The Precision Imaging Facility (PIF) is a cooperative research facility at the National Institute of Standards and Technology (NIST) dedicated to the advancement of measurement science through advanced imaging techniques. The facility is located in the Katharine Blodgett Gebbie building in Boulder, Colorado. With primary funding from the 2009 American Recovery and Reinvestment Act (ARRA), NIST acquired three state-of-the-art instruments and built a 3,000 Sq. Ft. custom laboratory to house them: an aberration corrected transmission electron microscope (TEM), a combination focused ion beam/scanning electron beam microscope (FIB/SEM), and a local electrode atom probe (LEAP). The facility continues to grow and evolve as it supports NIST's mission and meets the imaging needs of NIST's world-class researchers.

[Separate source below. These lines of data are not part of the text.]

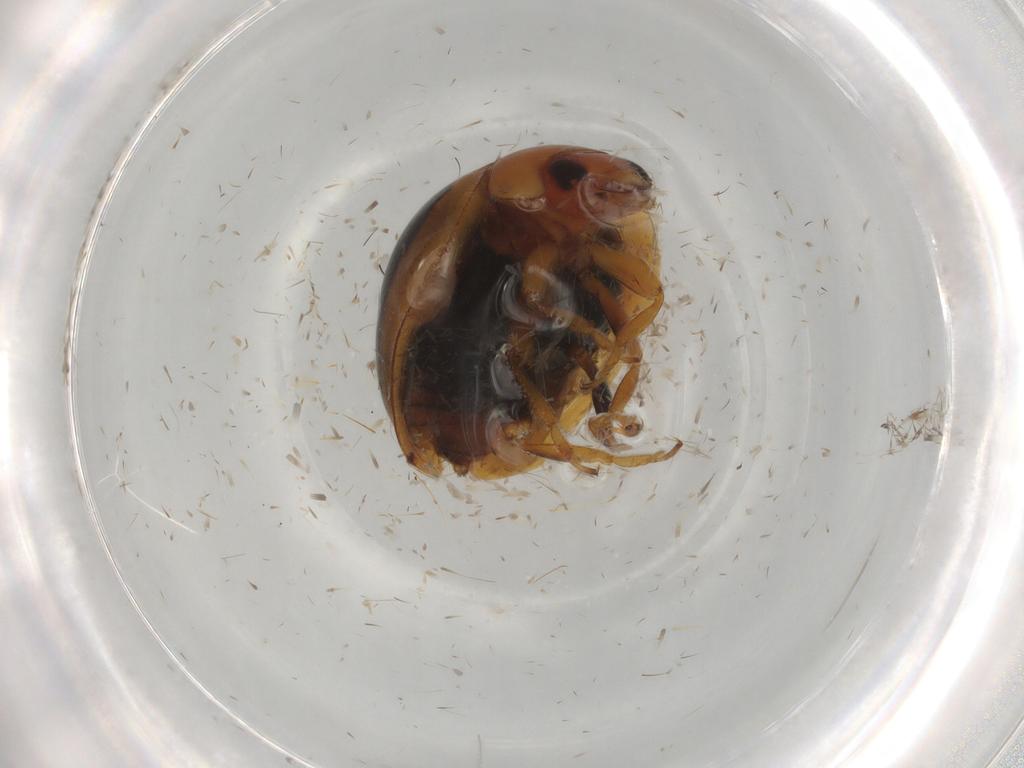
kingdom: Animalia
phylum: Arthropoda
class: Insecta
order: Coleoptera
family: Coccinellidae
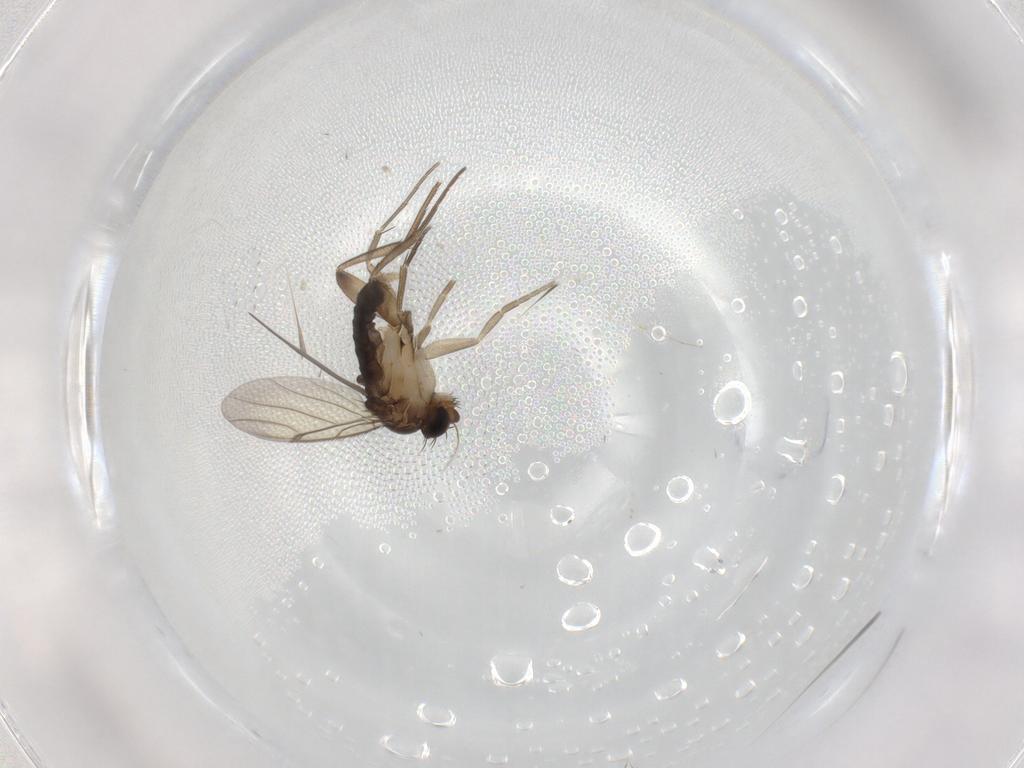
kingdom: Animalia
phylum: Arthropoda
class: Insecta
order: Diptera
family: Phoridae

The Precision Imaging Facility provides the ability to manipulate and characterize matter from the microscopic level down to the atomic scale. As a shared microscopy and microanalysis resource for the NIST Boulder site, the PIF has had a direct impact upon a broad spectrum of successful projects including optimization of superconducting Josephson voltage arrays, fabrication of advanced quantum sensors, measurement of nanowire-based probes and devices, characterization of chip-scale atomic clocks, fabrication of nanoscale magnetic devices, and microscopic investigation of laser-welded metals. These programs rely on the complicated interworking of nanoscale materials and microfabrication technology that can only be probed by advanced imaging tools. For example, the dual beam Focused Ion Beam / Scanning Electron Microscope (FIB/SEM) allows researchers to selectively mill devices and materials in order to reveal internal structure, including subsurface interfaces and defects. The dual beam tool also provides state-of-the-art, high-resolution imaging, which has recently enabled NIST to stand up a new standard reference instrument (SRI 6012 Precision Semiconductor Nanostructures) and a new calibration service (15510S Dimensional Measurement of Nanostructures, traceable to NIST RM8820).
Furthermore, the FIB an indispensable tool for the preparation of samples for the other analytical techniques such as atom probe tomography and TEM. The TEM opens the door to imaging and compositional analysis with sub-angstrom resolution. High-resolution characterization of crystalline materials is vital for the development of single photon emitters, nanoscale light sources and advanced quantum information circuits. In addition, the aberration-corrected TEM can locally investigate chemical composition and by extension can evaluate advanced crystal growth techniques needed for next-generation device development. The local electrode atom probe reconstructs analytic volumes atom by atom, revealing the local chemical composition of structures with and unprecedented combination of chemical sensitivity and spatial resolution. The atom probe technique offers NIST researchers the opportunity to investigate a wide variety of materials including nanoscale semiconductor devices and multilayer systems. Recently, in a collaborative effort with CAMECA and the Colorado School of Mines, NIST has begun work on pushing the boundaries of three-dimensional, atomic-scale tomography through Extreme Atom Probe Tomography (XAPT). Note that the XAPT research depends on the FIB tool, the TEM, the conventional LEAP tool, as well as the Boulder Microfabrication Facility.
The imaging and characterization capabilities provided by these three instruments, in conjunction with associated sample preparation and inspection capabilities also housed in the PIF, provides a uniquely powerful, shared resource. Operation of the PIF is built upon a model of shared costs and shared responsibilities, extending the model and culture established by the cooperative Boulder microfabrication facility. Users share responsibility for stewardship of the equipment by coordinating maintenance, proactively promoting laboratory safety, training new users, and managing tool access. This enables NIST researchers to push the boundaries of microscopy, developing new instrumentation and techniques while engaging both internal colleagues and external collaborators.